The problem was a $6,500 private loan she had taken out from the college to help her cover tuition. Florida Career College demanded that she pay more of her loan before it would release her transcript, something she said she had not been told previously. The transcript was a prerequisite for the certification exam, and she ended up in a lower-paying job earning $10 an hour. Four years later, she can pay only $50 a month on her school loan.

Campbell’s loan is a tiny fraction of the more than $30 million owed to Florida Career College’s parent company, the International Education Corporation The company does not care whether she, and thousands of others, ever fully pay it back. Its main reason for lending to people like her is so the company can operate its other, much more lucrative business model — reaping revenue from federal student aid. By law, one-tenth of a for-profit school’s revenue must come from sources other than federal financial aid (loans, grants and other programs students use to pay for college), and loans like Campbell’s help them meet that quota.

These school-to-student loans have ensnared hundreds of thousands of students at for-profit colleges. When students borrow directly from a college, they are not protected by the same government safeguards they would have if they took out federal loans. The colleges can demand payments while students are still in school. They can withhold transcripts for nonpayment. They can impose onerous interest rates, reaching into the double digits.

═══

WORK TASK
Substitute "steep" for "onerous" in the text about for-profit college loans from "These school-to-student loans" up to and including "the double digits.", and write that part out again.

DATASET EXTRACT

═══

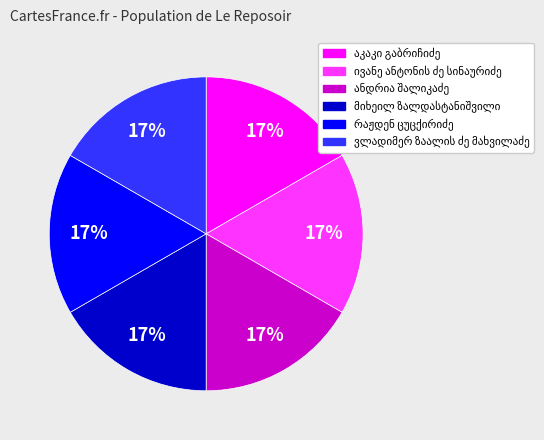

How many slices are in this pie chart?

6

═══

ANSWER AREA
These school-to-student loans have ensnared hundreds of thousands of students at for-profit colleges. When students borrow directly from a college, they are not protected by the same government safeguards they would have if they took out federal loans. The colleges can demand payments while students are still in school. They can withhold transcripts for nonpayment. They can impose steep interest rates, reaching into the double digits.